Is anyone else almost pitying how pathetic Intel is looking this past year? Yes, of course, they still are by far the dominant player compared to AMD, but as far as optics go, it seems to have been failure, after security disclosure, after failure, after disclosure, after failure.
(Score: 2) by takyon on Monday November 05, @10:25PM
This is the second time in the last few months that Intel has frantically tried to divert attention from AMD's own product announcements:
Intel Teases 28 Core Chip, AMD Announces Threadripper 2 With Up to 32 Cores [soylentnews.org]
Competition is fine, but what we've gotten from Intel are expensive, hot [tomshardware.com] distractions.
How hot is this thing going to run? Why couldn't they glue two of their 28-cores together?
It's funny that they compare it to the previous generation Epyc the day before the new Epyc will probably be announced. 240% faster in certain workloads (hot-running AVX-512 I guess).

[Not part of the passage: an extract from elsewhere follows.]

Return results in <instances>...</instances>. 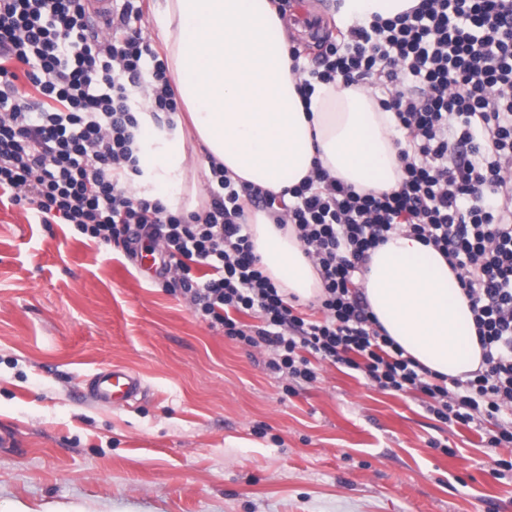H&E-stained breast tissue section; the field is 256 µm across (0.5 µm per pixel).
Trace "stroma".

Except AMD is probably going to double the core count and increase per-core performance by maybe 25% (+10-15% IPC + clock speed increases), resulting in a theoretical 150% performance increase for Epyc.
With that said, we can praise Intel for following AMD and using multiple dies to increase core counts and get around bad yields. We knew it was coming, and it's the smart move.
[SIG] 10/28/2017: Soylent Upgrade v14 [soylentnews.org]
(Score: 0) by Anonymous Coward on Monday November 05, @10:19PM
Usually you would run these on gpus with thousands (1-5k) of cores at ~1-2 Ghz. Why would some use a cpu that is dozens of cores at ~3-4 GHz instead?